The blessing brought great comfort and help to our son. He went quietly back to bed and slept soundly. He has not had been disturbed since, but neither has he forgotten. (When he saw me writing this post, he knew instantly what it was, and helped me find the scripture that had helped him.) But he has been strengthened to where the images mean nothing to him - he dumps them out of his mind as one would dump out trash.
That's what it is. Pornography is trash. Filth. Smut. It is full of debilitating and addicting garbage that we cannot let infect us. For those who struggle with it, it can be overcome with the Lord's help. People can be healed, whether they have an addiction problem or are hurt from a loved-one who struggles with it. It may mean having to turn for help over and over again for as long as needed - like my son who kept coming back for help instead of caving beneath the burden.
I have dear friends whose spouses (husbands, in these cases) would not give up the sick and dangerous thrill. The marriages ended in divorce because the addict chose a virtual, vile world instead of the real, wholesome life that had been their marriage. The children cry for the father, the wife for the husband, the mother for the son...
On the other hand, I also have dear friends whose husbands also tripped up (sometimes pretty seriously) yet sought forgiveness, gave up the vice, and were made whole again. Now they are people who, like my son, see the images as revolting deviances of something that should be pure, private, respected. They see women not as objects to be used, abused, possessed, but as real human beings, and as real people - someone's daughter, a sister, a friend, perhaps someone's mother - with a soul and mind so much more precious and important than the body they inhabit. If only the women could see themselves that way, too...

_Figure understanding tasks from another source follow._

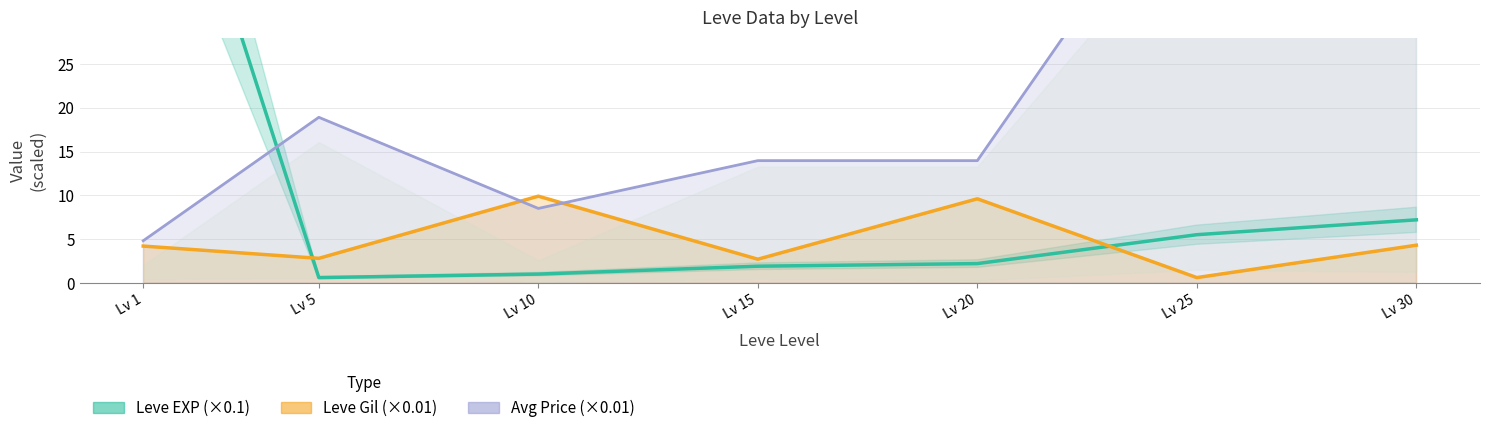

Reading left to right, what are all the values shown in this chart?

Leve EXP (×0.1): Lv 1=63.0	Lv 5=0.6	Lv 10=1.0	Lv 15=1.9	Lv 20=2.2	Lv 25=5.5	Lv 30=7.2
Leve Gil (×0.01): Lv 1=4.2	Lv 5=2.8	Lv 10=9.9	Lv 15=2.7	Lv 20=9.6	Lv 25=0.6	Lv 30=4.3
Avg Price (×0.01): Lv 1=4.8	Lv 5=18.9	Lv 10=8.5	Lv 15=14.0	Lv 20=14.0	Lv 25=50.0	Lv 30=41.6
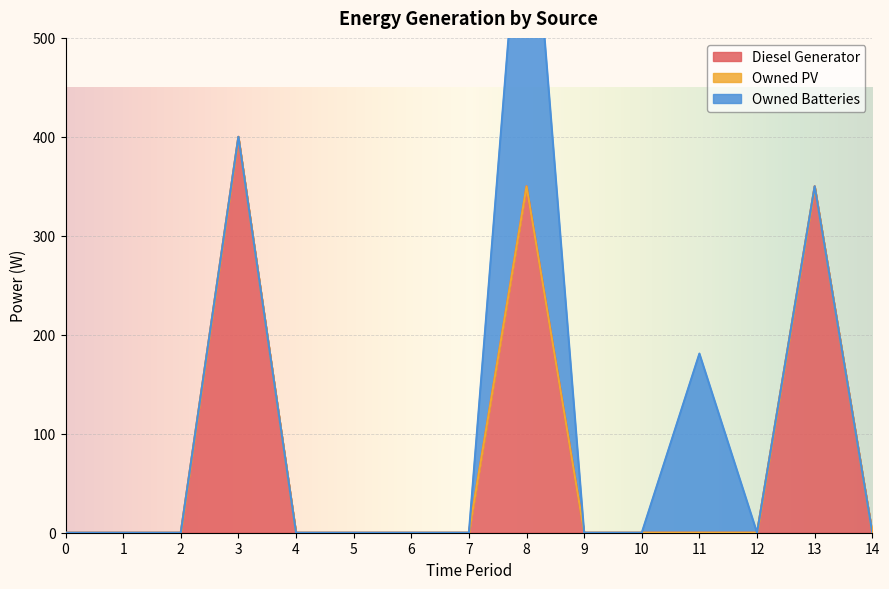

True or false: Owned Batteries and Diesel Generator intersect in this chart.

False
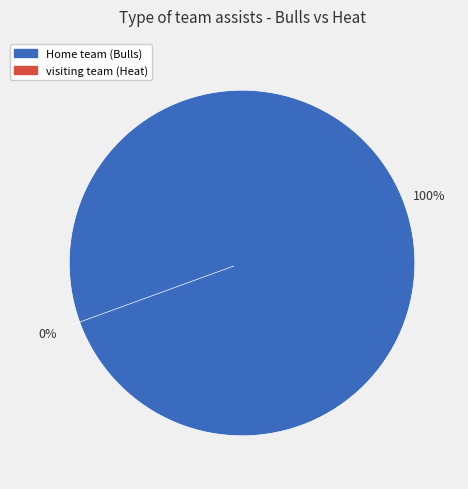

Does any single category account for the majority?

Yes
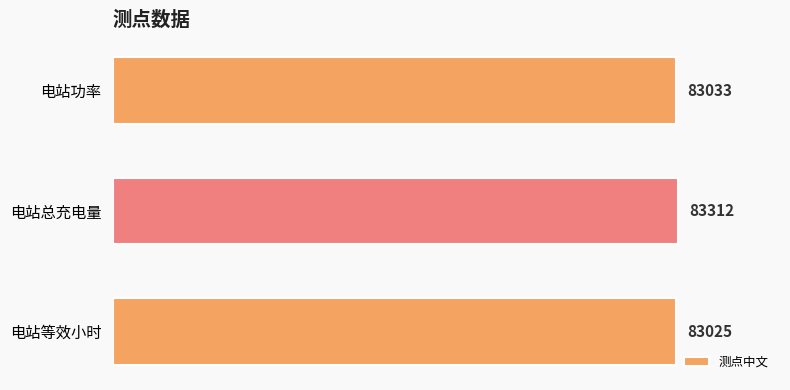

What is the smallest value displayed?

83025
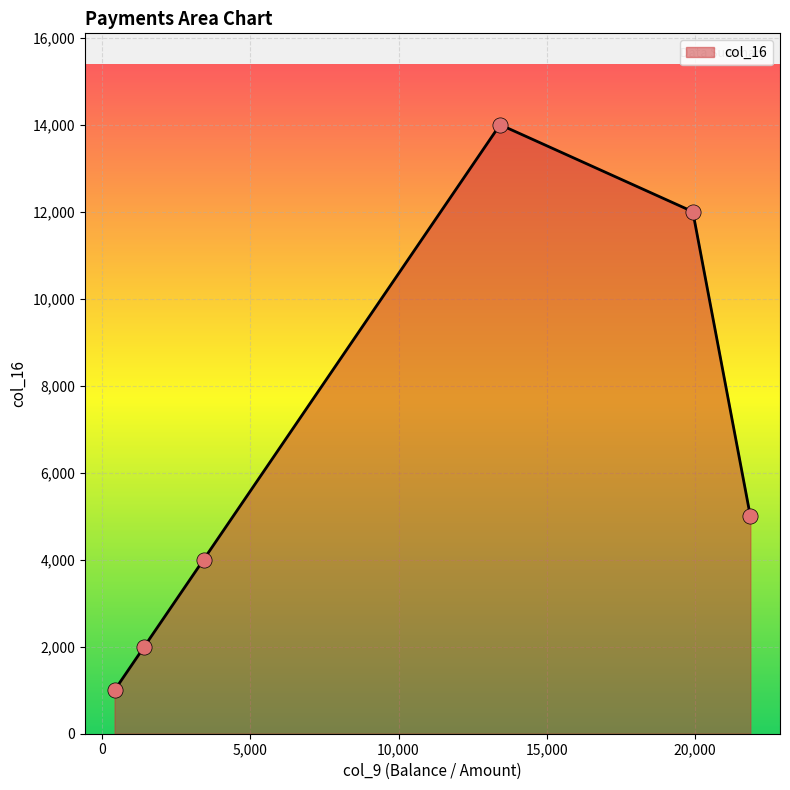

What is the sum of all values?

38000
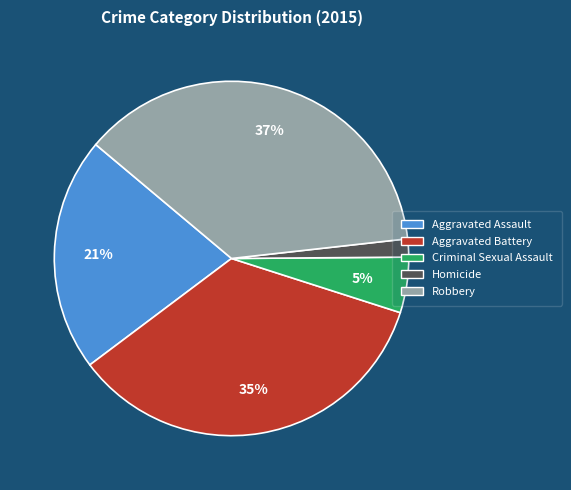

How many segments does this pie chart have?

5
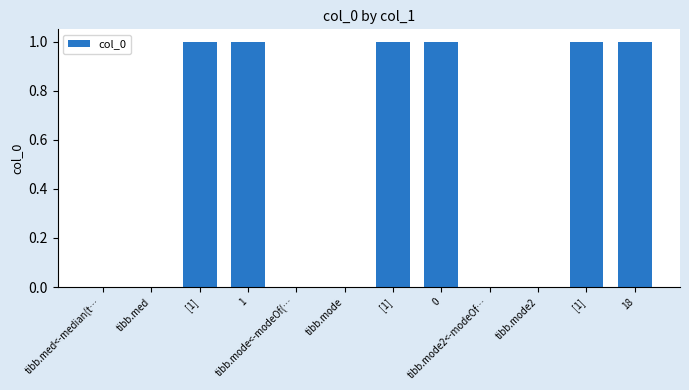

What is the label of the 1st bar from the left?

tibb.med<-median(t…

So yes, it made me mad. As mad as I've ever been. How dare they mess with my family, my pure little son, our sheltered, peaceful life? But it also made me thankful for the guidance and help from the Savior. My son was robbed a part of his childhood and will never regain that. What he does have now is the too-early strength of a righteous man, and too-soon sombre realization that all is not well in this world. And while my son found out there is gloom in the presence of evil, he also found there is joy in goodness. Perhaps he - perhaps all of us -can help our world family - our sisters, our brothers - want to behave. There is indeed peace in righteous doing.